Nous souscrivons aux recommandations du Secrétaire général présentées dans son Rapport du Millénaire et notamment celle visant à accorder la priorité à l'élimination de la pauvreté, la prévention du VIH/sida, l’intégration des pays en développement à l'économie mondiale. Je propose que les Nations Unies accordent un plus grand soutien à la promotion de la coopération entre les pays du Sud et du Nord. Le Viet Nam a joué et continuera de jouer un rôle actif en faveur de la paix et du développement et nous proposons de faire de la première décennie de ce siècle la Décennie des efforts mondiaux pour éliminer la pauvreté.
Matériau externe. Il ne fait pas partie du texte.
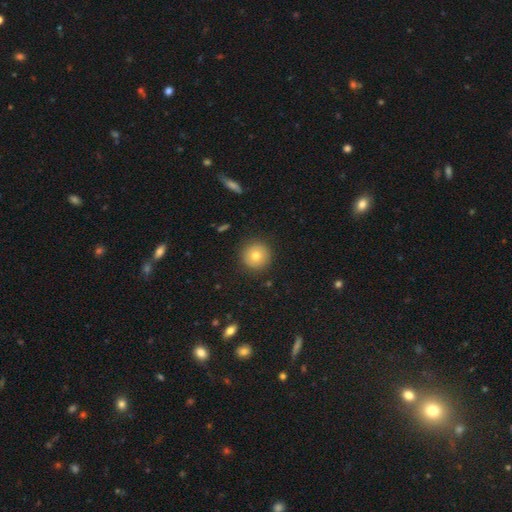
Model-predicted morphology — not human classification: The model was most divided on "smooth or featured": smooth: 76%, featured or disk: 14%, star or artifact: 10%. More confident: how rounded — round (95%); merging — none (90%).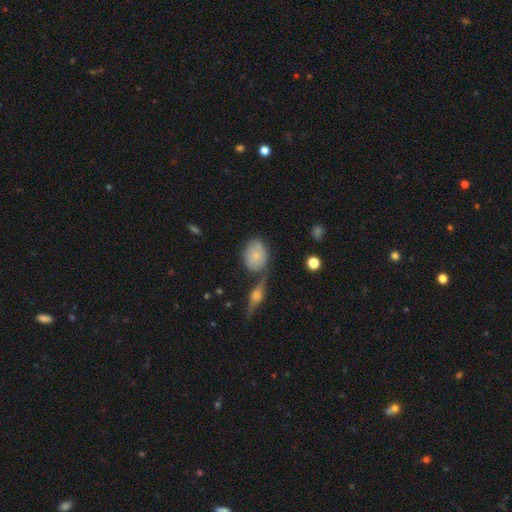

M. ALI ABDULLAH SALEH, Président de la République du Yémen : La convocation du Sommet du millénaire n’aurait pas eu lieu sans les grands défis qui ont marqué les relations internationales à la fin du XXème siècle. L’humanité a souffert pendant la guerre froide de conflits sanglants qui étaient préjudiciables à la liberté de l’homme et à sa dignité et qui ont dilapidé ses ressources économiques, imposant la pauvreté à des millions de personnes. Le répit intervient lorsque la démocratie et la liberté prennent le dessus et les dictatures s’effondrent et qu’une ère nouvelle commence, celle de la mondialisation, de la démocratie et du respect des droits de l’homme, une ère d’économie libre et prospère et une ère de partenariat, de coopération et de paix. Au cours de la dernière décennie du XXe siècle, le Yémen a réalisé la réunification et instauré la démocratie. Il jouit de la liberté de presse et encourage la participation des femmes à la vie publique. Maintenant, au seuil du XXIe siècle, le Yémen est en paix avec lui-même et avec ses voisins. La paix dans le pays et dans la région constitue un objectif de la politique du Yémen. Celle-ci vise essentiellement à régler les problèmes frontaliers avec ses voisins grâce au dialogue, la compréhension ou l’arbitrage, notamment avec le Sultanat d’Oman, l’Erythrée et l’Arabie Saoudite. Le Yémen souhaite développer une ère nouvelle de coopération dans la région et dans le monde, qui permettrait la libre circulation des biens, des capitaux et des personnes. Pour le Yémen, le terrorisme – phénomène international – doit être distinct de la lutte des peuples pour la reconnaissance de leurs droits et de l’indépendance. Il existe encore des peuples privés de leur liberté et de l’indépendance, notamment le peuple palestinien qui continue de vivre sous l’occupation israélienne en dépit de l’appui de la communauté internationale. A cet égard, le Yémen forme le voeu qu’une paix juste et globale soit réalisée dans la région. Tout en respectant la valeur juridique des résolutions des Nations Unies, le Yémen souligne la nécessité de mettre fin à la situation tragique du peuple iraquien et de lever les sanctions imposées contre l’Iraq depuis dix ans.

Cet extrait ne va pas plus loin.